Questions ::
A. In the episode transcript, where is the spa that Lois suggests she and Meg visit?
B. List every character who has a speaking line in the episode transcript.

Family Guy Fun
 

A Fish Out of Water

Theme Song
Lois: Peter, this is ridiculous. I know you're upset about losing your job, but you've been sitting on that couch for two weeks.
Peter: I have not, Lois.
Brian: He's right. It's actually been more like...yeah, 13 days.
Lois: Well you at least have do something other than sitting there eating.
Peter: All right, all right. Brian, let's go for a walk.
[Forklift beeping]
Meg: [Sobbing]
Lois: Meg, sweetheart, what's wrong?
Meg: My life. That's what's wrong. I was totally humiliated at school today.
Principal Shepherd: Okay, we're gonna do a little informal survey here, kids. Would those of you going away for spring break please move to the left of the room? [Repeats request in Spanish]
Lois: Oh, Meg, what do those kids know?
Meg: They know how to have a good time.
Lois: Well, so do we. I'll tell you what. How about you and I have our own little spring break? We'll go to that fancy new spa that just opened up in Warwick. Massages and facials. Ah! It'll be great. What do you say?
Meg: I guess it couldn't be worse than last year when we all went to Sea World.
Lois: [Laughing]
Peter: And how long has this been going on?
[down at the docks]
Peter: Lois is right. I've been out of work too long.
Brian: I think you should find something you really enjoy doing. Take those guys out there, for example.
Peter: Where? Oh, yeah. Now, that's a job. Fresh sea air, working outside. That's how a real New England man makes a living.
Brian: Well, maybe that's something to think about, Peter.
Jake Tucker: What's that, Daddy?
Tom Tucker: That's Mercury, Jake. The planet closest to the sun. What it's doing down here by the wharf, I haven't the foggiest. We should probably ask a scientist...

Extracted entries ::
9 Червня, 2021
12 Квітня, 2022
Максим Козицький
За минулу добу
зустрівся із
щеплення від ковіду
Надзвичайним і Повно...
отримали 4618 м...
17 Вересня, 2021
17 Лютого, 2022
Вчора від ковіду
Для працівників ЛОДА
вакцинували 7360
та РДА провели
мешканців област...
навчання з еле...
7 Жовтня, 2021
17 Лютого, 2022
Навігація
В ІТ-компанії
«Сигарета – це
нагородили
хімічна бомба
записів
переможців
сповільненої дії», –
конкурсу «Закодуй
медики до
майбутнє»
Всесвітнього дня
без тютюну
==
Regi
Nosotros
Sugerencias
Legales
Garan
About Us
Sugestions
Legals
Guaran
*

Answers for each item ::
A. Warwick.

B. Lois, Peter, Brian, Meg, Principal Shepherd, Jake Tucker, Tom Tucker